“Can I?” said she, in a curious voice; and when he had lifted her from the carriage, she was aware that she could not. He lifted her daintily, like a piece of porcelain; but to lift her was not enough, he must carry her. His arms tightened about her waist, hers in spite of herself about his shoulders. He took a step or two from the carriage, with the water washing over his boots, and the respectful support of a servant became the warm grip of a man. He no longer held her daintily; he clipped her close to him, straining her breasts against his chest; he was on fire with her. She could not but know it; his arms shook, his bosom heaved; she felt the quick hammering of his heart; and a murmur, an inarticulate murmur, of infinite longing trembled from his throat. And something of his madness passed into her and made a sweet tumult in her blood. He stopped still holding her; he felt her fingers clasp tighter; he looked downwards into her face upturned to his. They were alone for a moment, these two, alone in an uninhabited world. The broken carriage, the busy fingers about it, the smoking horses, the lights of Ala twinkling in the valley, had not even the substance of shadows. They simply were not, and they never had been. There were just two people alive between the Poles,—not princess and servant, but man and woman in the primitive relationship of rescuer and rescued; and they stood in the dark of a translucent night of spring, with the stars throbbing above them to the time of their passionate hearts, and the earth stretching about them rich as black velvet. He looked down into her eyes as once in the night-time he had done before; and again he marvelled at their steadiness and their mysterious depths. Her eyes were fixed on his and did not flinch; her arms were close about his neck; he bent his head towards her, and she said in a queer, toneless voice, low but as steady as her eyes,—
“I know. Ah, but well I know. Last night I dreamed; I rode on your black horse into your city of dreams;” and the moment of passion ended in farce. For Wogan, startled by the words, set her down there and then into the pool. She stood over her ankles in water. She uttered a little cry and shivered. Then she laughed and sprang lightly onto dry soil, making much of her companion’s awkwardness. Wogan joined in the laughter, finding therein as she did a cover and a cloak.

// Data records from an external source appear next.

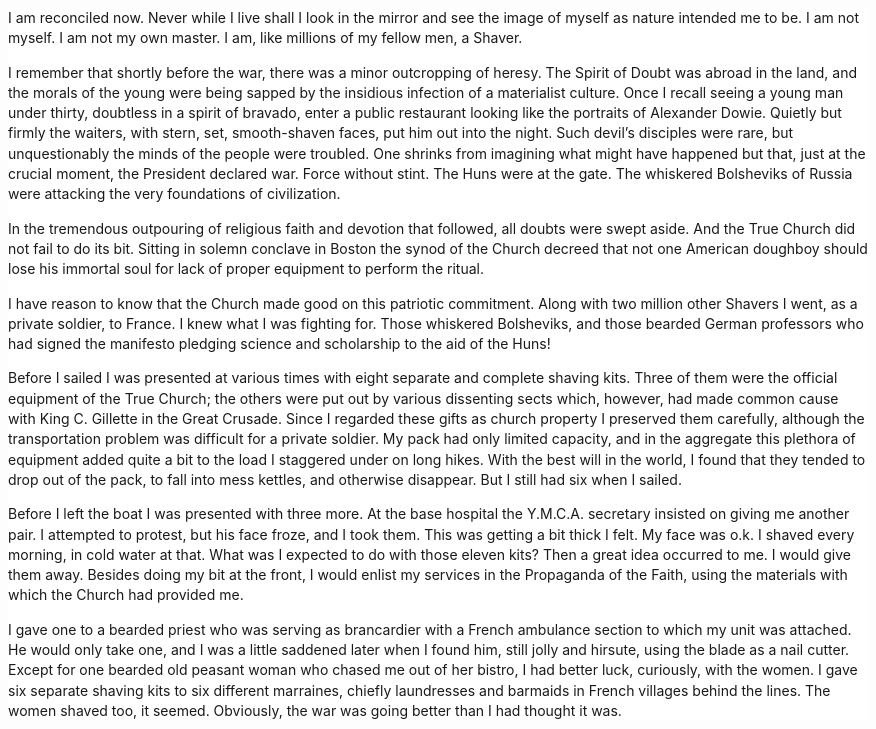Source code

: I am reconciled now. Never while I live shall I look in the mirror and
see the image of myself as nature intended me to be. I am not myself. I
am not my own master. I am, like millions of my fellow men, a Shaver.

I remember that shortly before the war, there was a minor outcropping of
heresy. The Spirit of Doubt was abroad in the land, and the morals of
the young were being sapped by the insidious infection of a materialist
culture. Once I recall seeing a young man under thirty, doubtless in a
spirit of bravado, enter a public restaurant looking like the portraits
of Alexander Dowie. Quietly but firmly the waiters, with stern, set,
smooth-shaven faces, put him out into the night. Such devil’s disciples
were rare, but unquestionably the minds of the people were troubled. One
shrinks from imagining what might have happened but that, just at the
crucial moment, the President declared war. Force without stint. The
Huns were at the gate. The whiskered Bolsheviks of Russia were attacking
the very foundations of civilization.

In the tremendous outpouring of religious faith and devotion that
followed, all doubts were swept aside. And the True Church did not fail
to do its bit. Sitting in solemn conclave in Boston the synod of the
Church decreed that not one American doughboy should lose his immortal
soul for lack of proper equipment to perform the ritual.

I have reason to know that the Church made good on this patriotic
commitment. Along with two million other Shavers I went, as a private
soldier, to France. I knew what I was fighting for. Those whiskered
Bolsheviks, and those bearded German professors who had signed the
manifesto pledging science and scholarship to the aid of the Huns!

Before I sailed I was presented at various times with eight separate and
complete shaving kits. Three of them were the official equipment of the
True Church; the others were put out by various dissenting sects which,
however, had made common cause with King C. Gillette in the Great
Crusade. Since I regarded these gifts as church property I preserved
them carefully, although the transportation problem was difficult for a
private soldier. My pack had only limited capacity, and in the aggregate
this plethora of equipment added quite a bit to the load I staggered
under on long hikes. With the best will in the world, I found that they
tended to drop out of the pack, to fall into mess kettles, and otherwise
disappear. But I still had six when I sailed.

Before I left the boat I was presented with three more. At the base
hospital the Y.M.C.A. secretary insisted on giving me another pair. I
attempted to protest, but his face froze, and I took them. This was
getting a bit thick I felt. My face was o.k. I shaved every morning, in
cold water at that. What was I expected to do with those eleven kits?
Then a great idea occurred to me. I would give them away. Besides doing
my bit at the front, I would enlist my services in the Propaganda of the
Faith, using the materials with which the Church had provided me.

I gave one to a bearded priest who was serving as brancardier with a
French ambulance section to which my unit was attached. He would only
take one, and I was a little saddened later when I found him, still
jolly and hirsute, using the blade as a nail cutter. Except for one
bearded old peasant woman who chased me out of her bistro, I had better
luck, curiously, with the women. I gave six separate shaving kits to six
different marraines, chiefly laundresses and barmaids in French villages
behind the lines. The women shaved too, it seemed. Obviously, the war
was going better than I had thought it was.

“We must walk to Ala,” said he.
“It is as well,” said she. “There was a time when cavaliers laid their cloaks in the mud to save a lady’s shoe-sole.”
“Madam,” said Wogan, “the chivalry of to-day has the same intention.”
“But in its effect,” said she, “it is more rheumatical.”
Wogan searched in the carriage and drew out a coil of rope which he slung across his shoulders like a bandolier. Clementina laughed at him for his precautions, but Wogan was very serious. “I would not part with it,” said he. “I never travelled for four days without being put to it for a piece of rope.”